Cynon Valley’s Great Sports People
By John Penri Hillman, Abercwmboi
Sport in general springs invariably from a multitude of sources and usually derives from someone’s passing acquaintance with, or, if not one’s participating in, hearing about or seeing elsewhere before introducing to one’s own area of being. The clergy were another source by them being so close to the people and having moved around some. They introduced games, etc that were uncommon to specific areas. These soon became part and parcel of the people and a way of life.
The sign swinging back and forth outside the Capcoch Inn, Abercwmboi shows a late 18th century or early 19th-century gentleman wearing a red cap not dissimilar to today’s baseball caps. The significance of this wearing apparel is the realisation that it reflects an earlier period when this red-capped gentleman wore his headgear whilst officiating at a mountain bare fist fight and/or a cock fighting episode that took place.

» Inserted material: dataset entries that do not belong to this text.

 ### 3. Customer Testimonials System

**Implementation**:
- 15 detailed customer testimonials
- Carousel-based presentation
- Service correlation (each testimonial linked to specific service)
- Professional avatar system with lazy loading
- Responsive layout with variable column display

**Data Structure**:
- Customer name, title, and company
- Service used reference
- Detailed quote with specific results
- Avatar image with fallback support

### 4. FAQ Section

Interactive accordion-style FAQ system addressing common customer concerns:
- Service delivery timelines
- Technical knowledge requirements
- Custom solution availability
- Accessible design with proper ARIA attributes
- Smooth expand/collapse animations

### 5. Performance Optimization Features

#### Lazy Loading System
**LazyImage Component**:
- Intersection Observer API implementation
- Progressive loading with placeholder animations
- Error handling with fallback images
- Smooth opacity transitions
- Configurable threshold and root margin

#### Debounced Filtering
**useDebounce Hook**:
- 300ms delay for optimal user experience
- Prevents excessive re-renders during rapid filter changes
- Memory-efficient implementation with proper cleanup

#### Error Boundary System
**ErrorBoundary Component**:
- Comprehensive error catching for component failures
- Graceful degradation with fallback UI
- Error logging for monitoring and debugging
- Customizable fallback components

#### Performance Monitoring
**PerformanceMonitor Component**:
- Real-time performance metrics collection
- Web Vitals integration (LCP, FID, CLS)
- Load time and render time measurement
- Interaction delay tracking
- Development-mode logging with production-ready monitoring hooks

Visualise it – on a secret pitch of ground in the vicinity of Abercwmboi and/or other such sites along the Valleys area of land, mountain side or hidden dale. Mountain Fighting became part and parcel of Welsh lore and these brutally hard men walked many a mountainous track to engage in bare fist fights that left them bloody and broken.

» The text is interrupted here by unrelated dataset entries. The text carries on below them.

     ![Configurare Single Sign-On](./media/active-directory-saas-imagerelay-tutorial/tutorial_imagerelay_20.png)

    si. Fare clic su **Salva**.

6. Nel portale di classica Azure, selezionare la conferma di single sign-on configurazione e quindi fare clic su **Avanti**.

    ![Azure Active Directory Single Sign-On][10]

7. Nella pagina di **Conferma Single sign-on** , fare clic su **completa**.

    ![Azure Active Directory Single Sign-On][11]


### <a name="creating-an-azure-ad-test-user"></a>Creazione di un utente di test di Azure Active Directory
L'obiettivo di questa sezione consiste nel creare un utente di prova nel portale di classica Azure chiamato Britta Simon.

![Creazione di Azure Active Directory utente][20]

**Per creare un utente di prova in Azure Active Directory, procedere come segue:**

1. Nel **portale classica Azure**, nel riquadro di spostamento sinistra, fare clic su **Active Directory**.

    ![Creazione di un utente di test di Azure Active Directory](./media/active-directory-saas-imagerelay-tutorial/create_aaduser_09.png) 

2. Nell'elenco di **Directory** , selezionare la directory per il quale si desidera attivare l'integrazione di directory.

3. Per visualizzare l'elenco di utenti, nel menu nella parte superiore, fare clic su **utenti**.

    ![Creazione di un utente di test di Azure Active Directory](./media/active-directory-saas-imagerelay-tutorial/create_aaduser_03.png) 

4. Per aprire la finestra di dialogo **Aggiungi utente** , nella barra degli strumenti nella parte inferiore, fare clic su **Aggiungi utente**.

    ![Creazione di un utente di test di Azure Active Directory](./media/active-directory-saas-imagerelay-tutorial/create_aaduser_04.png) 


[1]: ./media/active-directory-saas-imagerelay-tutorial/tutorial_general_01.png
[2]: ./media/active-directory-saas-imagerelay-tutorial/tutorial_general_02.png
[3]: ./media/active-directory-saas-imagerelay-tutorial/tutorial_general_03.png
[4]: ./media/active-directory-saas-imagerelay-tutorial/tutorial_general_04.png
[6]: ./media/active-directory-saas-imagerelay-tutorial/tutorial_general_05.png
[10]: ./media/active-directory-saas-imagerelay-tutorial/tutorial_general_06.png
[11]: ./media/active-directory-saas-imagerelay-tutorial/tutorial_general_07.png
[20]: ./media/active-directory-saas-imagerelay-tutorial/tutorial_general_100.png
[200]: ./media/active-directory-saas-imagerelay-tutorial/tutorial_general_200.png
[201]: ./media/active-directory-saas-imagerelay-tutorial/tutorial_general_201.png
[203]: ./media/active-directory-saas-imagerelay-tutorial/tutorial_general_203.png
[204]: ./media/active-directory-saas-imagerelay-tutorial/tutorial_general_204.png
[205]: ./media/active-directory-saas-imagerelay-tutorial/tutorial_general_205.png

George Jones, a blacksmith who resided in Abercwmboi often walked over to the Rhondda to engage in such combats. One of the ploys of hardening the skin was to pickle the fists in brine and also to wash/soak other parts, especially one’s face, in order to toughen the skin. A round would conclude when one of the fighters fell to the ground. One might witness a situation where a round would last a few seconds or a minute or several minutes into 10 or more. Usually hidden away from the law-word got around as to when a fight was to take place, but the various secrecy alone helped to make sure the fight took place.
The ring consisted of 4 railway sleepers for corner posts and coiled wire used in colliery workings for the ropes. Many a fighter had his back cut open because of the very nature of the “ring” structure, especially the “ropes”.
Later boxing halls appeared and boxing was governed by a set of rules that at least gave some protection to those involved. Each valley had its venue of note and the populace frequented these arenas with vigour only surpassed by the activities taking place inside the boxing rings.